The success of your new home project depends largely on choosing a quality custom builder in New Jersey. Selecting the right builder is just as important as choosing the location and design of your new home. Above anything else, you should focus on quality and value over affordability. Custom homes are meant to be forever homes. Choosing an inexpensive New Jersey custom home builder is only setting you up for frustration, upcharges and to pay for repairs down the road. Here are some insider ways you can determine if your builder values quality by using the best products to build your custom home.
High Quality Lumber
Many builders rely on dimensional lumber for framing due to the inexpensive costs associated with the material. Dimensional lumber is milled from soft woods such as spruce and pine and has varying degrees of stability. The majority of dimensional lumber used for custom home projects come from young trees undermining the stability of the wood. Environmental factors can also impact the stability of dimensional lumber. High moisture areas, like coastal New Jersey homes, can experience issues when a home is framed with dimensional lumber. The fluctuating moisture content could cause the lumber to twist, bow, shrink, and expand. A quality custom New Jersey builder will use engineered lumber instead of dimensional lumber. Engineered wood is made from resin, glue, and wood particles/veneers to create structurally sound building materials. Load factors for engineered wood are precisely calculated to prevent issues such as bowing and twisting. When a builder uses engineered wood, homeowners won’t experience sagging issues or hear squeaks when walking over their floors. Engineered lumber is an environmentally friendly choice too since deforestation is a common concern when building a new home. Engineered wood is a sustainable building material choice and greener than constructing a home with dimensional lumber. Furthermore, engineered lumber pieces are available in greater lengths making it a preferred choice when designing a custom home with an open floor plan.
Strong and Durable Subflooring
A NJ quality custom homebuilder will also make distinct choices about what type of subflooring to include in your new home. Plywood and engineered subflooring have clear compositional differences. Plywood is constructed from glued strips of wood veneer while engineered subfloors use polyurethane bonding for extra protection and durability. Engineered subfloors are stiffer than plywood subflooring making them stronger and longer lasting. The high resin content in the engineered subflooring makes them the ideal choice in areas where moisture is a concern. During the construction process, plywood tends to delaminate when exposed to any moisture. With the superior fastener holding offered by engineered subflooring, floors are kept level with reduced squeaking.
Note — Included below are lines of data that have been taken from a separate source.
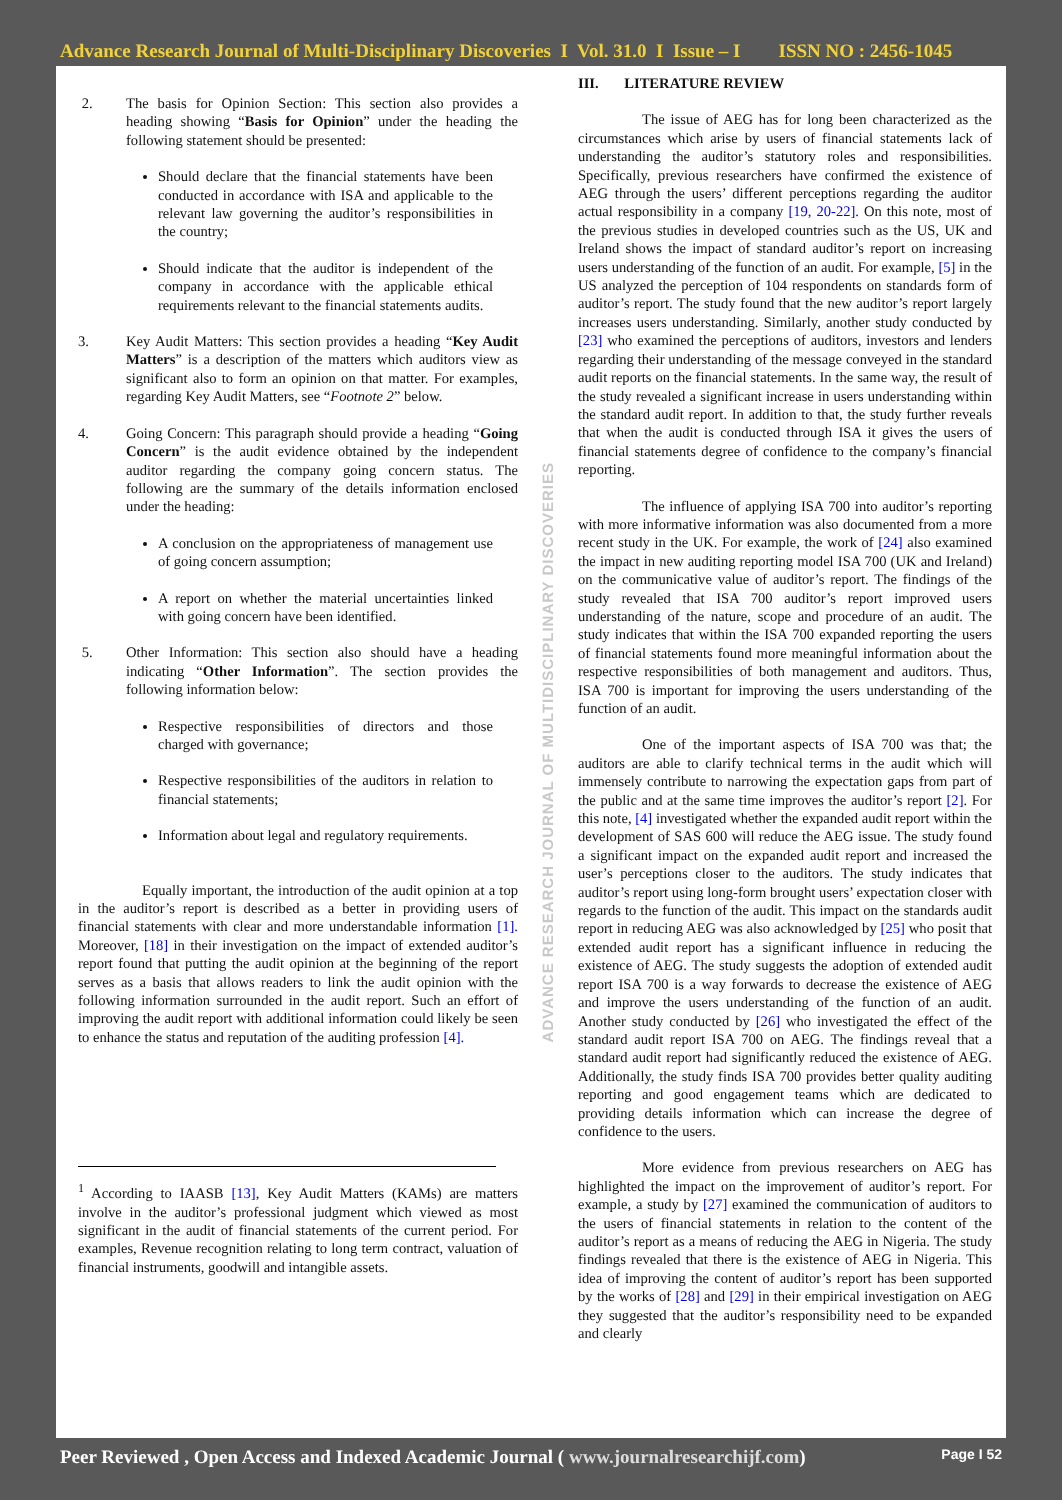Advance Research Journal of Multi-Disciplinary Discoveries I Vol. 31.0 I Issue – I ISSN NO : 2456-1045
2. The basis for Opinion Section: This section also provides a heading showing “Basis for Opinion” under the heading the following statement should be presented:
Should declare that the financial statements have been conducted in accordance with ISA and applicable to the relevant law governing the auditor’s responsibilities in the country;
Should indicate that the auditor is independent of the company in accordance with the applicable ethical requirements relevant to the financial statements audits.
3. Key Audit Matters: This section provides a heading “Key Audit Matters” is a description of the matters which auditors view as significant also to form an opinion on that matter. For examples, regarding Key Audit Matters, see “Footnote 2” below.
4. Going Concern: This paragraph should provide a heading “Going Concern” is the audit evidence obtained by the independent auditor regarding the company going concern status. The following are the summary of the details information enclosed under the heading:
A conclusion on the appropriateness of management use of going concern assumption;
A report on whether the material uncertainties linked with going concern have been identified.
5. Other Information: This section also should have a heading indicating “Other Information”. The section provides the following information below:
Respective responsibilities of directors and those charged with governance;
Respective responsibilities of the auditors in relation to financial statements;
Information about legal and regulatory requirements.
Equally important, the introduction of the audit opinion at a top in the auditor’s report is described as a better in providing users of financial statements with clear and more understandable information [1]. Moreover, [18] in their investigation on the impact of extended auditor’s report found that putting the audit opinion at the beginning of the report serves as a basis that allows readers to link the audit opinion with the following information surrounded in the audit report. Such an effort of improving the audit report with additional information could likely be seen to enhance the status and reputation of the auditing profession [4].
<sup>1</sup> According to IAASB [13], Key Audit Matters (KAMs) are matters involve in the auditor’s professional judgment which viewed as most significant in the audit of financial statements of the current period. For examples, Revenue recognition relating to long term contract, valuation of financial instruments, goodwill and intangible assets.
ADVANCE RESEARCH JOURNAL OF MULTIDISCIPLINARY DISCOVERIES
III. LITERATURE REVIEW
The issue of AEG has for long been characterized as the circumstances which arise by users of financial statements lack of understanding the auditor’s statutory roles and responsibilities. Specifically, previous researchers have confirmed the existence of AEG through the users’ different perceptions regarding the auditor actual responsibility in a company [19, 20-22]. On this note, most of the previous studies in developed countries such as the US, UK and Ireland shows the impact of standard auditor’s report on increasing users understanding of the function of an audit. For example, [5] in the US analyzed the perception of 104 respondents on standards form of auditor’s report. The study found that the new auditor’s report largely increases users understanding. Similarly, another study conducted by [23] who examined the perceptions of auditors, investors and lenders regarding their understanding of the message conveyed in the standard audit reports on the financial statements. In the same way, the result of the study revealed a significant increase in users understanding within the standard audit report. In addition to that, the study further reveals that when the audit is conducted through ISA it gives the users of financial statements degree of confidence to the company’s financial reporting.
The influence of applying ISA 700 into auditor’s reporting with more informative information was also documented from a more recent study in the UK. For example, the work of [24] also examined the impact in new auditing reporting model ISA 700 (UK and Ireland) on the communicative value of auditor’s report. The findings of the study revealed that ISA 700 auditor’s report improved users understanding of the nature, scope and procedure of an audit. The study indicates that within the ISA 700 expanded reporting the users of financial statements found more meaningful information about the respective responsibilities of both management and auditors. Thus, ISA 700 is important for improving the users understanding of the function of an audit.
One of the important aspects of ISA 700 was that; the auditors are able to clarify technical terms in the audit which will immensely contribute to narrowing the expectation gaps from part of the public and at the same time improves the auditor’s report [2]. For this note, [4] investigated whether the expanded audit report within the development of SAS 600 will reduce the AEG issue. The study found a significant impact on the expanded audit report and increased the user’s perceptions closer to the auditors. The study indicates that auditor’s report using long-form brought users’ expectation closer with regards to the function of the audit. This impact on the standards audit report in reducing AEG was also acknowledged by [25] who posit that extended audit report has a significant influence in reducing the existence of AEG. The study suggests the adoption of extended audit report ISA 700 is a way forwards to decrease the existence of AEG and improve the users understanding of the function of an audit. Another study conducted by [26] who investigated the effect of the standard audit report ISA 700 on AEG. The findings reveal that a standard audit report had significantly reduced the existence of AEG. Additionally, the study finds ISA 700 provides better quality auditing reporting and good engagement teams which are dedicated to providing details information which can increase the degree of confidence to the users.
More evidence from previous researchers on AEG has highlighted the impact on the improvement of auditor’s report. For example, a study by [27] examined the communication of auditors to the users of financial statements in relation to the content of the auditor’s report as a means of reducing the AEG in Nigeria. The study findings revealed that there is the existence of AEG in Nigeria. This idea of improving the content of auditor’s report has been supported by the works of [28] and [29] in their empirical investigation on AEG they suggested that the auditor’s responsibility need to be expanded and clearly
Peer Reviewed , Open Access and Indexed Academic Journal ( www.journalresearchijf.com) Page I 52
When you have a New Jersey home built, you want to develop a partnership with a builder who aims to build the most energy efficient home possible while keeping your residence protected from the elements. Zip Board Sheathing was developed through Huber Engineered Woods as an alternative to plywood and OSB systems. Zip Board has proven to have an enhanced level of durability when compared to other systems. The moisture barrier associated with Zip Board protects the structure from early construction phase and on. Joints are tightly sealed to prevent moisture exposure over the homes’ lifetime. Air transfer is also blocked, air exchange is the greatest cause of home energy loss, as a way to improve total home efficiency and indoor air quality. Controlling moisture exposure and air transfer will increase a homes’ energy efficiency. For those looking for a green home, relying on energy efficient building materials like Zip Board is a must.
Better Home Siding Choices
During the 1960s, vinyl siding was developed as an alternative to inexpensive and dent-prone aluminum siding. However, vinyl siding is vulnerable to certain issues like cracks and breaks especially in poor weather conditions such as extreme cold and high wind. Builders who use James Hardie siding choose a more beautiful type of siding constructed from fiber cement, which will protect your new home for years to come. James Hardie siding is five times thicker than traditional vinyl siding, making it highly resistant to wind, snow, hail, and extreme temperatures. Vinyl siding is flammable and this could become problematic if you have grills or outdoor fireplaces near the exterior of the home. James Hardie siding has high heat resistance and also will not sag or wrinkle from sun exposure. Compared to vinyl siding, James Hardie sidings color will fade 20 percent less.
Along with the building materials used by your New Jersey custom homebuilder, you should consider the company’s past performance as told my recent clients and contract terms. A few unsavory builders may use high-pressure techniques to get you to sign, but then have limited availability to start the project. GTG Builders are the rare exception that will start a project immediately after contracts are signed. Another advantage of GTG Builders is a minimum deposit is requested upfront. Competitors may ask for 10 percent or more at time of signing.
Versatility of Builder
Experience will play a part in choosing the right homebuilder for you. A builder with limited experience or that operates in only a small market will not have an innovative mindset about your home project. Home builds require different best practices depending on their location in New Jersey. For instance, custom homes at the Jersey Shore will need inclusions that protect the residence from coastal storm damage. Choose a builder well-versed in different NJ markets and environments.
Interview each New Jersey custom homebuilder extensively before making your final choice. Ask what materials they use for construction projects and request a list of references to review past projects. When you have found a quality NJ custom homebuilder, you will should feel an overwhelming sense of excitement about your new home project.